Regulators from the UK, Norway, Denmark, the Netherlands and Germany undertook 11 coordinated audits covering these aspects of well control. The audits looked at a range of operators and contractors throughout the North Sea and included platform-based drilling, jackups and harsh-environment semisubmersibles. Although only a relatively small number of installations were audited, the sample was considered reasonably representative of the industry as a whole, so the findings are relevant both in the North Sea and farther afield.
Encouragingly, the regulators received strong assurance from the drillers themselves, who felt they had clear authority to shut-in wells when they felt it necessary. Recent improvements in rig designs also meant drillers and other key well control personnel were, in the main, getting clear and comprehensive ranges of information on which to base their well control decisions. However, the audit found a broad range of performance, and hence the need for those on the lower end to emulate the more advanced operators and drilling contractors, particularly in the wider use of scenario-based training.

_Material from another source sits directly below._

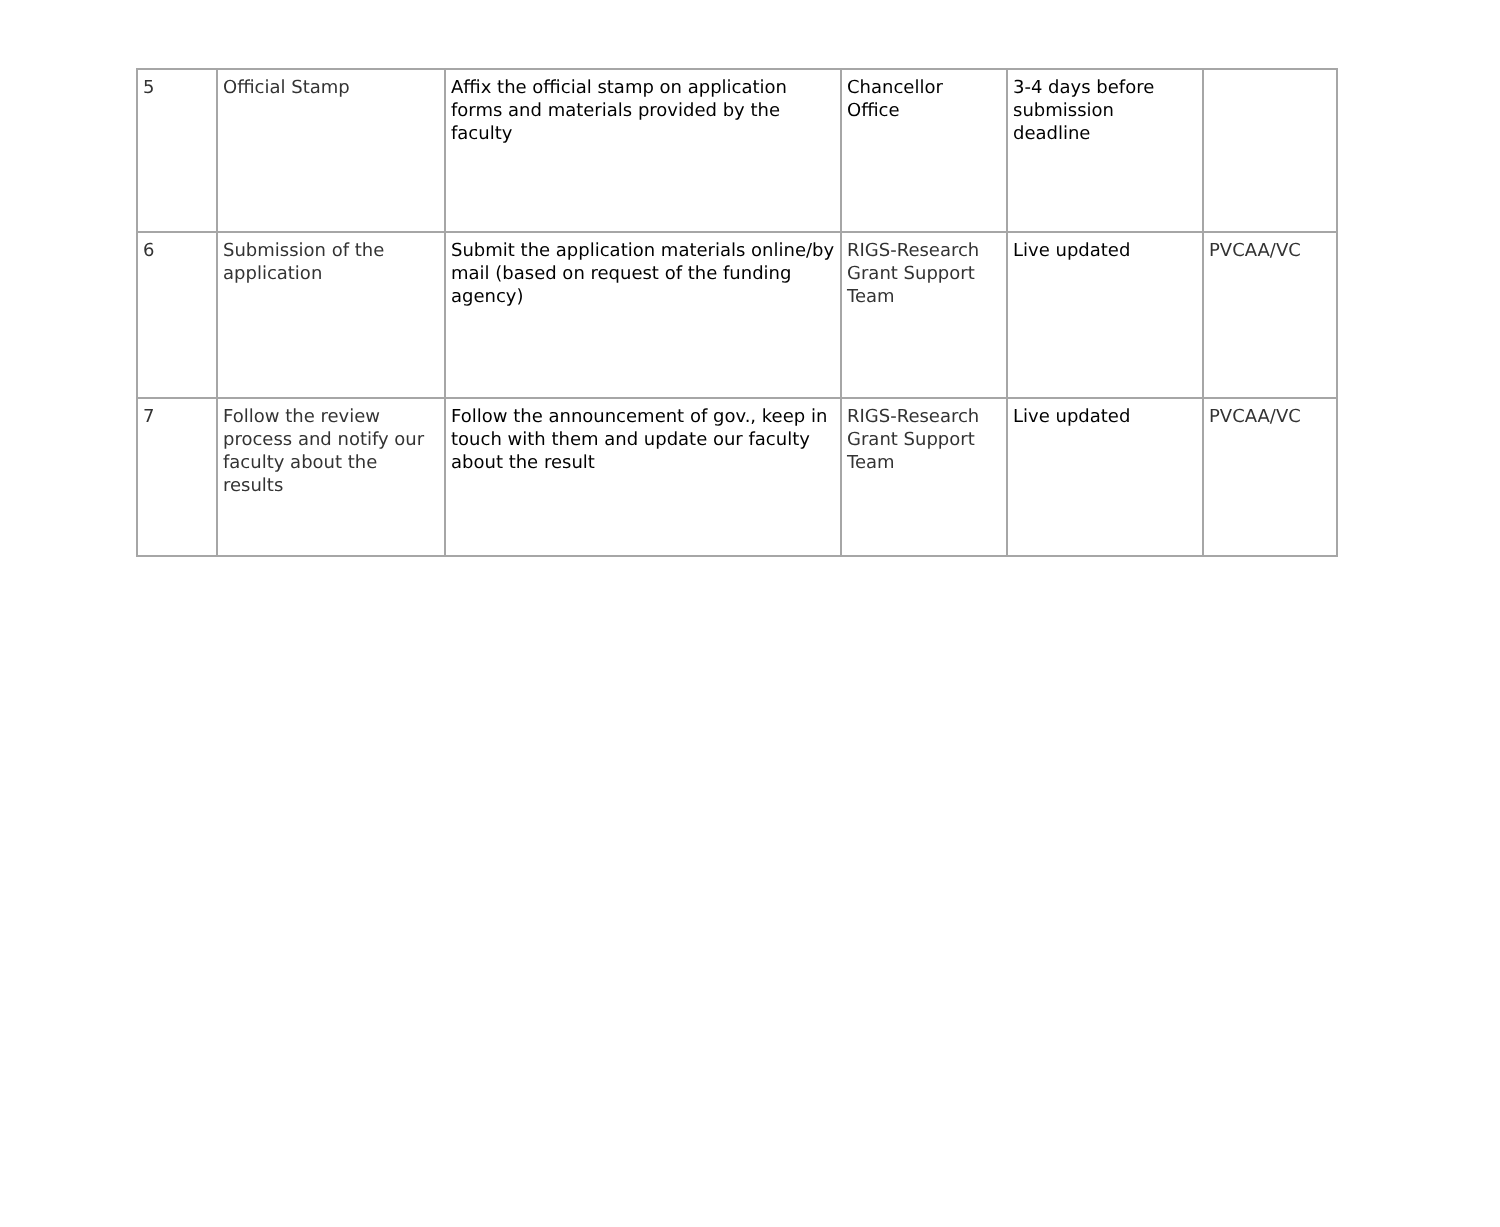| 5 | Official Stamp | Affix the official stamp on application forms and materials provided by the faculty | Chancellor Office | 3-4 days before submission deadline | |
| 6 | Submission of the application | Submit the application materials online/by mail (based on request of the funding agency) | RIGS-Research Grant Support Team | Live updated | PVCAA/VC |
| 7 | Follow the review process and notify our faculty about the results | Follow the announcement of gov., keep in touch with them and update our faculty about the result | RIGS-Research Grant Support Team | Live updated | PVCAA/VC |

Unsurprisingly, the audit identified that the general shortage of experienced drilling personnel has contributed to accelerated promotions to key drilling positions, given the high activity level of the industry. There was widespread acknowledgement that this led to difficulties in keeping competence assurance programs fully effective. Industry must not ignore this problem.

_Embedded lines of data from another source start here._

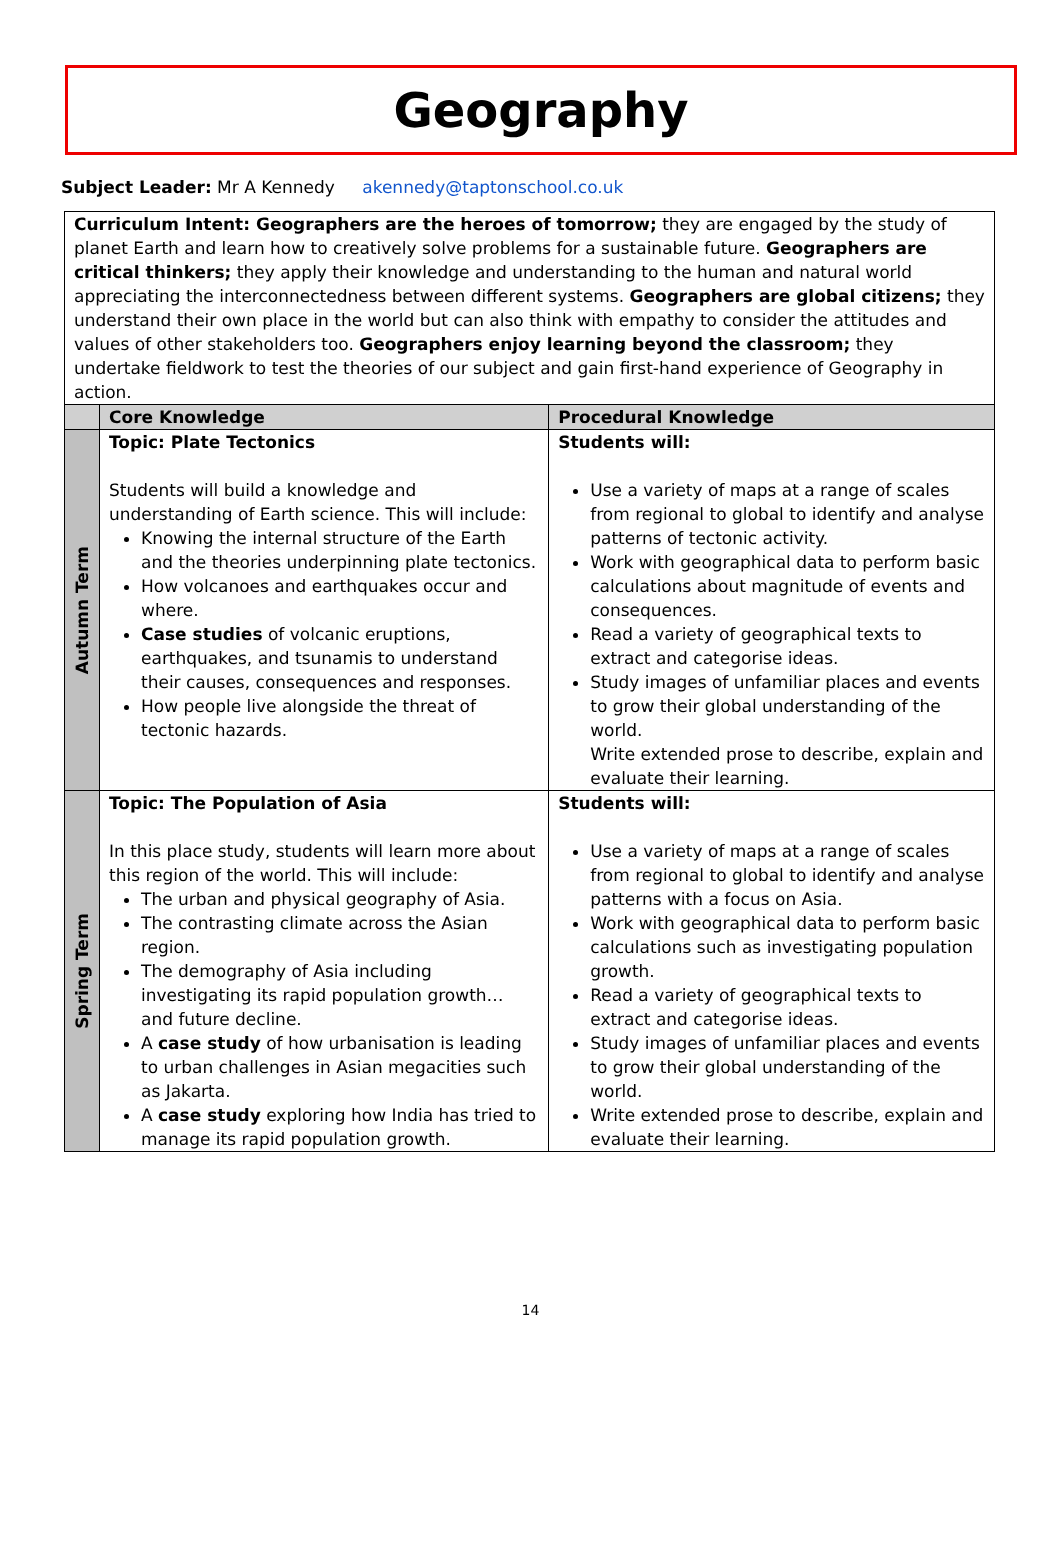Geography
Subject Leader: Mr A Kennedy akennedy@taptonschool.co.uk
| Curriculum Intent: Geographers are the heroes of tomorrow; they are engaged by the study of planet Earth and learn how to creatively solve problems for a sustainable future. Geographers are critical thinkers; they apply their knowledge and understanding to the human and natural world appreciating the interconnectedness between different systems. Geographers are global citizens; they understand their own place in the world but can also think with empathy to consider the attitudes and values of other stakeholders too. Geographers enjoy learning beyond the classroom; they undertake fieldwork to test the theories of our subject and gain first-hand experience of Geography in action. | | |
| | Core Knowledge | Procedural Knowledge |
| Autumn Term | Topic: Plate Tectonics Students will build a knowledge and understanding of Earth science. This will include: Knowing the internal structure of the Earth and the theories underpinning plate tectonics. How volcanoes and earthquakes occur and where. Case studies of volcanic eruptions, earthquakes, and tsunamis to understand their causes, consequences and responses. How people live alongside the threat of tectonic hazards. | Students will: Use a variety of maps at a range of scales from regional to global to identify and analyse patterns of tectonic activity. Work with geographical data to perform basic calculations about magnitude of events and consequences. Read a variety of geographical texts to extract and categorise ideas. Study images of unfamiliar places and events to grow their global understanding of the world. Write extended prose to describe, explain and evaluate their learning. |
| Spring Term | Topic: The Population of Asia In this place study, students will learn more about this region of the world. This will include: The urban and physical geography of Asia. The contrasting climate across the Asian region. The demography of Asia including investigating its rapid population growth… and future decline. A case study of how urbanisation is leading to urban challenges in Asian megacities such as Jakarta. A case study exploring how India has tried to manage its rapid population growth. | Students will: Use a variety of maps at a range of scales from regional to global to identify and analyse patterns with a focus on Asia. Work with geographical data to perform basic calculations such as investigating population growth. Read a variety of geographical texts to extract and categorise ideas. Study images of unfamiliar places and events to grow their global understanding of the world. Write extended prose to describe, explain and evaluate their learning. |
14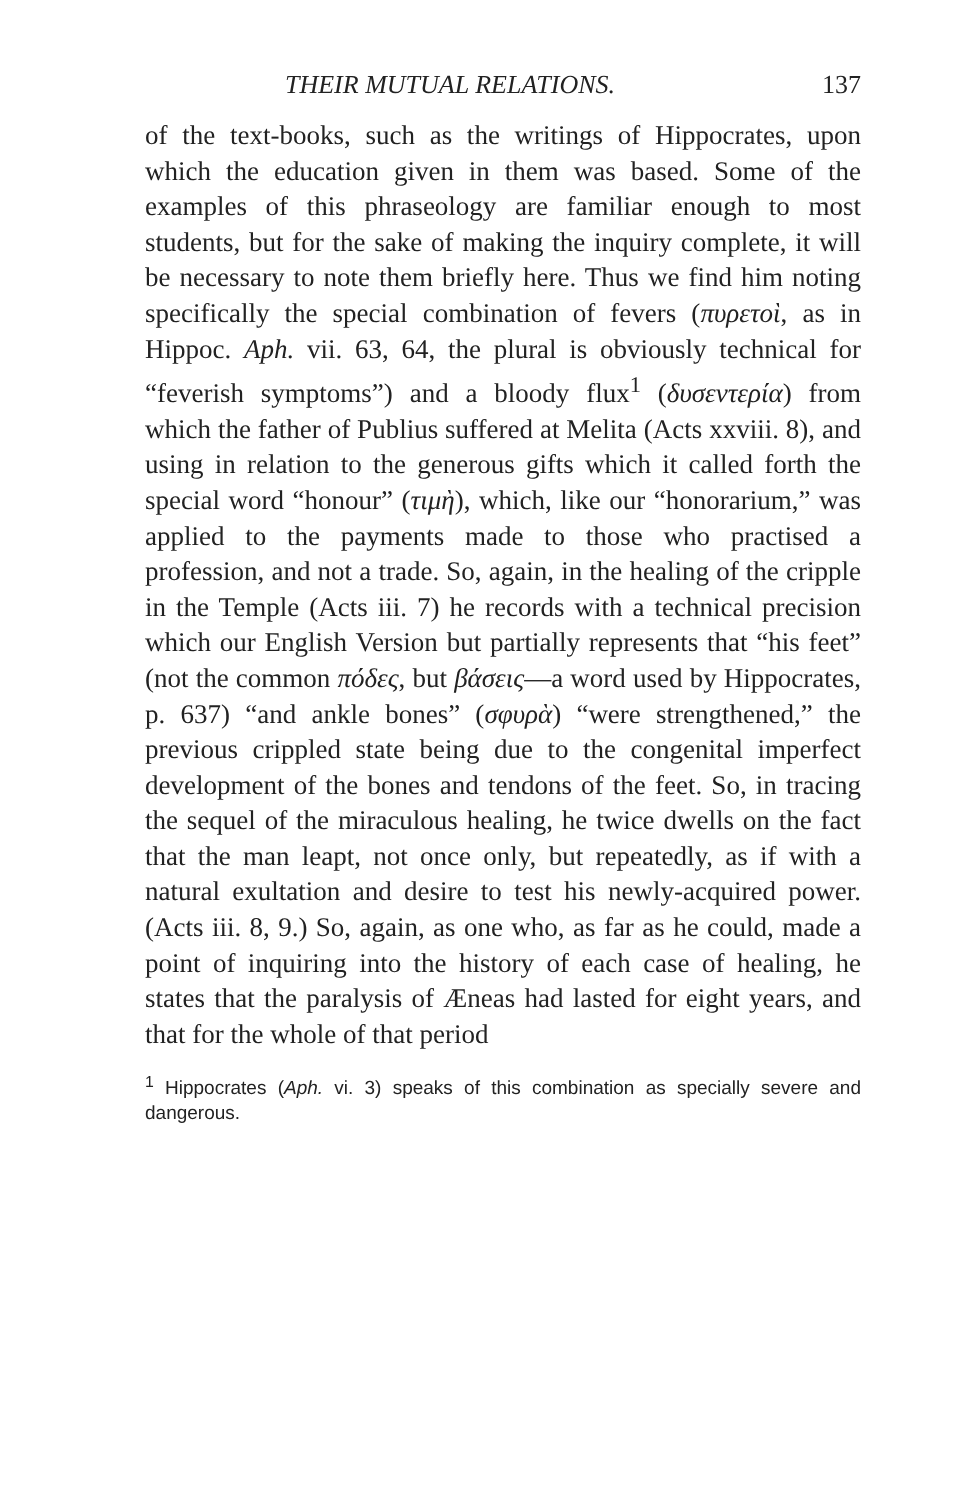THEIR MUTUAL RELATIONS. 137
of the text-books, such as the writings of Hippocrates, upon which the education given in them was based. Some of the examples of this phraseology are familiar enough to most students, but for the sake of making the inquiry complete, it will be necessary to note them briefly here. Thus we find him noting specifically the special combination of fevers (πυρετοὶ, as in Hippoc. Aph. vii. 63, 64, the plural is obviously technical for “feverish symptoms”) and a bloody flux<sup>1</sup> (δυσεντερία) from which the father of Publius suffered at Melita (Acts xxviii. 8), and using in relation to the generous gifts which it called forth the special word “honour” (τιμὴ), which, like our “honorarium,” was applied to the payments made to those who practised a profession, and not a trade. So, again, in the healing of the cripple in the Temple (Acts iii. 7) he records with a technical precision which our English Version but partially represents that “his feet” (not the common πόδες, but βάσεις—a word used by Hippocrates, p. 637) “and ankle bones” (σφυρὰ) “were strengthened,” the previous crippled state being due to the congenital imperfect development of the bones and tendons of the feet. So, in tracing the sequel of the miraculous healing, he twice dwells on the fact that the man leapt, not once only, but repeatedly, as if with a natural exultation and desire to test his newly-acquired power. (Acts iii. 8, 9.) So, again, as one who, as far as he could, made a point of inquiring into the history of each case of healing, he states that the paralysis of Æneas had lasted for eight years, and that for the whole of that period
<sup>1</sup> Hippocrates (Aph. vi. 3) speaks of this combination as specially severe and dangerous.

However, the major weakness identified by the audit was the poor quality of interfacing arrangements in the North Sea. Given the fundamental need for the client operator, the drilling contractor, and the numerous specialist contractors to operate as a unit, the lack of clarity in the various levels of bridging and interfacing documentation and processes was surprising. Any potential confusion between key players can lead to unacceptable delays for taking crucial well control decisions or actions.

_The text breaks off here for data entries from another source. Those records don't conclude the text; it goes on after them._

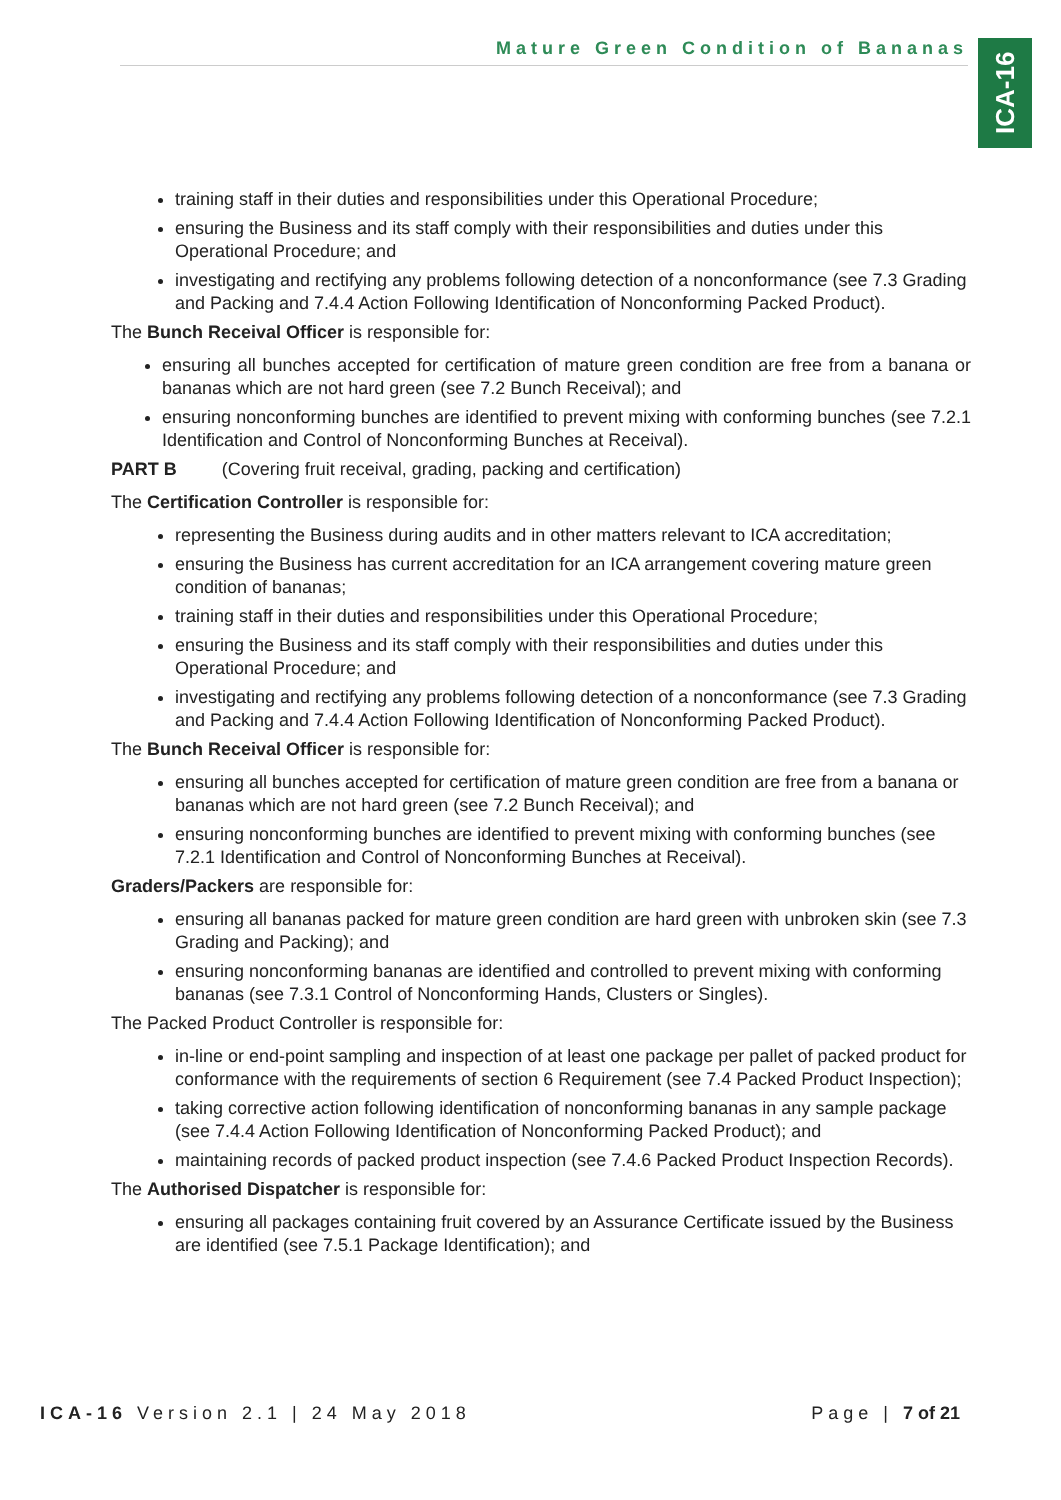Mature Green Condition of Bananas
ICA-16
training staff in their duties and responsibilities under this Operational Procedure;
ensuring the Business and its staff comply with their responsibilities and duties under this Operational Procedure; and
investigating and rectifying any problems following detection of a nonconformance (see 7.3 Grading and Packing and 7.4.4 Action Following Identification of Nonconforming Packed Product).
The Bunch Receival Officer is responsible for:
ensuring all bunches accepted for certification of mature green condition are free from a banana or bananas which are not hard green (see 7.2 Bunch Receival); and
ensuring nonconforming bunches are identified to prevent mixing with conforming bunches (see 7.2.1 Identification and Control of Nonconforming Bunches at Receival).
PART B (Covering fruit receival, grading, packing and certification)
The Certification Controller is responsible for:
representing the Business during audits and in other matters relevant to ICA accreditation;
ensuring the Business has current accreditation for an ICA arrangement covering mature green condition of bananas;
training staff in their duties and responsibilities under this Operational Procedure;
ensuring the Business and its staff comply with their responsibilities and duties under this Operational Procedure; and
investigating and rectifying any problems following detection of a nonconformance (see 7.3 Grading and Packing and 7.4.4 Action Following Identification of Nonconforming Packed Product).
The Bunch Receival Officer is responsible for:
ensuring all bunches accepted for certification of mature green condition are free from a banana or bananas which are not hard green (see 7.2 Bunch Receival); and
ensuring nonconforming bunches are identified to prevent mixing with conforming bunches (see 7.2.1 Identification and Control of Nonconforming Bunches at Receival).
Graders/Packers are responsible for:
ensuring all bananas packed for mature green condition are hard green with unbroken skin (see 7.3 Grading and Packing); and
ensuring nonconforming bananas are identified and controlled to prevent mixing with conforming bananas (see 7.3.1 Control of Nonconforming Hands, Clusters or Singles).
The Packed Product Controller is responsible for:
in-line or end-point sampling and inspection of at least one package per pallet of packed product for conformance with the requirements of section 6 Requirement (see 7.4 Packed Product Inspection);
taking corrective action following identification of nonconforming bananas in any sample package (see 7.4.4 Action Following Identification of Nonconforming Packed Product); and
maintaining records of packed product inspection (see 7.4.6 Packed Product Inspection Records).
The Authorised Dispatcher is responsible for:
ensuring all packages containing fruit covered by an Assurance Certificate issued by the Business are identified (see 7.5.1 Package Identification); and
ICA-16 Version 2.1 | 24 May 2018 Page | 7 of 21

In particular, the industry must address the absence of effective gap analysis of the client and drilling contractor systems and documentation that the audit often found. Moreover, with the strong emphasis on penalizing underperformance in areas of rig utilization – “up time,” etc – it was unclear what negative influences resulted from such penalties in an environment where the early application of well control measures are ostensibly encouraged. This potential for negatively influencing sound well control management did not seem to have been sufficiently addressed by the industry. Conversely, and disappointingly, we saw little evidence of the monitoring of performance-related indicators specifically focused on well control.
In summary, the audit found a range of approaches – some impressive, others less so – to the human and organizational factors in well control. As mentioned earlier, this work has a wider application than just in the North Sea, and the audit report should be of interest to all within the global offshore oil and gas industry. I hope that companies will reflect on the findings and use them in their continuous improvement process for these crucial aspects of offshore safety and environmental protection. The good practices recorded in this report should prove easily adoptable by others and, likewise, any familiarity with the poor practices that are also highlighted should act as a driver for change.
Steve Walker is Head of Strategic Intervention for the UK Health and Safety Executive Energy Division – Offshore. He is also currently Chairman of NSOAF.